27/11/2003

Bectu issues slams sale of BBC Technology

The BBC are to sell their wholly-owned commercial subsidiary BBC Technology, subject to final approval by DCMS Secretary of State Tessa Jowell.

The move, which follows a report that predicted potential annual savings of between £20-£30m if services were outsourced, prompted Bectu to condemn the plans as: "Worse than selling the family silver, they're trying to give away the BBC's entire nervous system." Union representatives are to meet with BBC management on December 2 to make their feelings known.

As recommended by an internal strategic review, the BBC are to conduct an EU procurement process in which the winner would buy BBC Technology and, as part of that process, take on the 1400 staff currently employed.

Inevitably, the announcement raised fears of job losses, but the BBC maintain that the company can attract bids from "major technology businesses with scale and expertise" that will offer "growth opportunities for the staff."

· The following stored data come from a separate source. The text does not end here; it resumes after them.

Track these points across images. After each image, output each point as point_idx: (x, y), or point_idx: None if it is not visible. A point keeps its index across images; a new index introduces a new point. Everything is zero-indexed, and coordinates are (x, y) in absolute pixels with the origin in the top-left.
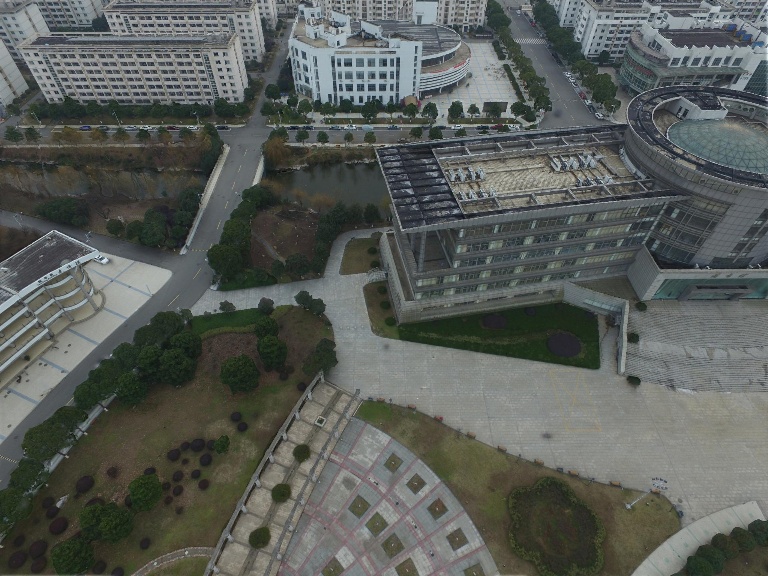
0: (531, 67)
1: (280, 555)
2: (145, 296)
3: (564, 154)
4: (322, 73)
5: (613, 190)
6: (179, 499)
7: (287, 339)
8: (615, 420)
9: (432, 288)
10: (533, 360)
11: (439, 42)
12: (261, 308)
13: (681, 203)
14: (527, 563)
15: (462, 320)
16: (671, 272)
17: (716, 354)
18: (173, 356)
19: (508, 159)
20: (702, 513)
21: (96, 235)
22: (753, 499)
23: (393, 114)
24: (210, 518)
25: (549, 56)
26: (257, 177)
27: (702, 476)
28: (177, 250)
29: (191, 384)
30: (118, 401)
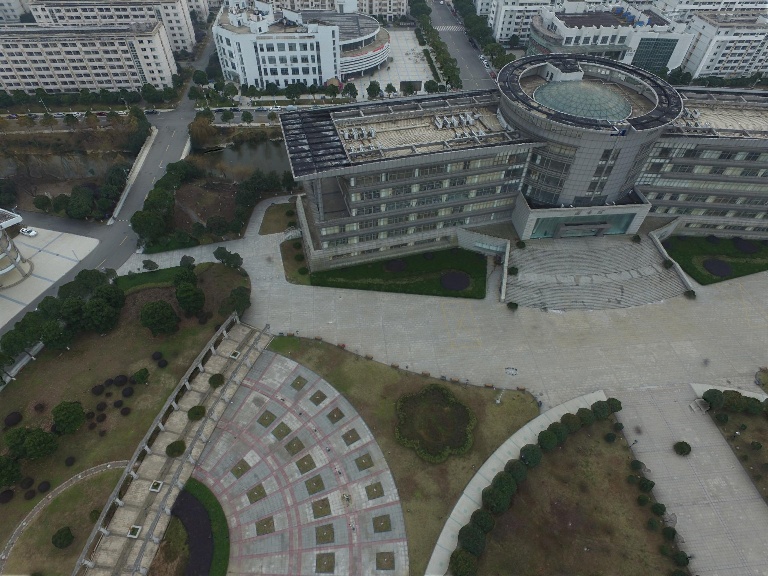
0: (445, 50)
1: (193, 460)
2: (72, 262)
3: (448, 115)
4: (246, 58)
5: (486, 142)
6: (102, 425)
7: (207, 290)
8: (494, 337)
9: (336, 236)
10: (428, 295)
11: (359, 28)
12: (182, 264)
13: (541, 150)
14: (409, 450)
15: (368, 266)
16: (540, 211)
17: (582, 280)
18: (95, 304)
19: (399, 120)
20: (558, 402)
21: (24, 212)
22: (601, 389)
23: (317, 96)
24: (131, 438)
25: (466, 41)
26: (184, 155)
27: (561, 375)
28: (104, 221)
29: (116, 332)
30: (46, 351)
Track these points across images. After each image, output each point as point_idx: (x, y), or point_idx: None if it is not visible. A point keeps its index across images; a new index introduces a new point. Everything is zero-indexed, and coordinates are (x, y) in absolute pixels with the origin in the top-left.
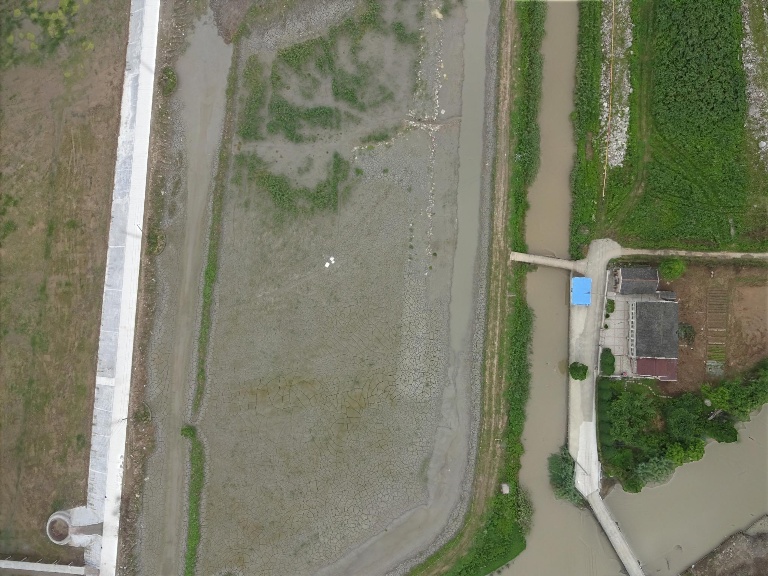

In fact, the BBC say that one motive behind the sale was a desire to avoid "substantial job losses" that would have been necessary for the subsidiary to remain competitive.

Seeking to reassure staff, BBC Director-General Greg Dyke said: “While some BBC Technology staff will feel worried about the prospect of change, we’ve reached the conclusion that this is a win/win situation for the BBC and the staff.

“This way the staff will continue working on BBC business, but at the same time BBC Technology, which has been very successful at winning outside contracts, will get the capital injection it needs to expand further, albeit in someone else’s ownership.

"A major factor in this process will be ensuring that we make employment terms a priority and future pension arrangements will be an important issue for the BBC during the commercial negotiations. Obviously, we will be consulting fully with staff and Bectu.”

Bectu, however, were less than enthusiastic. Despite Mr Dyke's personal pledge on pensions and employment rights, Bectu fear that any new owner is "likely to prune staff to meet the savings target once they take the company over, and might not offer severance terms comparable with the BBC's."

They also expressed concern over the risk posed to BBC activities by handing control of communication and IT networks over to a private company, and their belief that the subsidiary is already offering the BBC value for money. They are to demand evidence that private suppliers could charge less.

Some observers believe that the sale of BBC Technology signals a failure of Greg Dyke's BBC vision, a notion refuted by the subsidiary's Managing Director, Ann Wilson. She said: “BBC Technology is, by any standards, a success story. Since creation, we have moved into profit within three years and, through the dedication of our staff, have improved the contribution that technology is making to the BBC. We welcome the opportunity that the procurement and sale will bring, as it will allow us to grow our products and services in a dynamic technology environment.”

Roger Flynn, CEO of BBC Ventures, said: “BBC Technology has delivered great value to the BBC and this deal will ensure that we are adding even greater value. The dedication and commitment of the staff has resulted in an impressive performance over the last two years in a difficult market.”

Mr Flynn also announced his intention to leave the BBC in spring 2004. He said: “I am pleased with the turnaround of BBC Ventures Group. All the businesses are now profitable and in a strong position to evolve further. By next spring the plan I put in place will be completed and the group ready to move to the next phase of development. It is therefore a natural moment for me to seek a new commercial challenge and I am satisfied that I will be leaving BBC Ventures in good shape.”

Thanking Mr Flynn for his contribution, Greg Dyke said Mr Flynn had been "instrumental in the decision to sell BBC Technology."

The procurement process is due to be completed by Autumn next year, and the BBC say they have no plans to sell any other commercial subsidiaries.

The BBC's commercial subsidiaries have long been a controversial subject among other broadcasters, who argue that the BBC have become too dominant due to a combination of ratings grabbing programming, commercial dealings and the licence fee.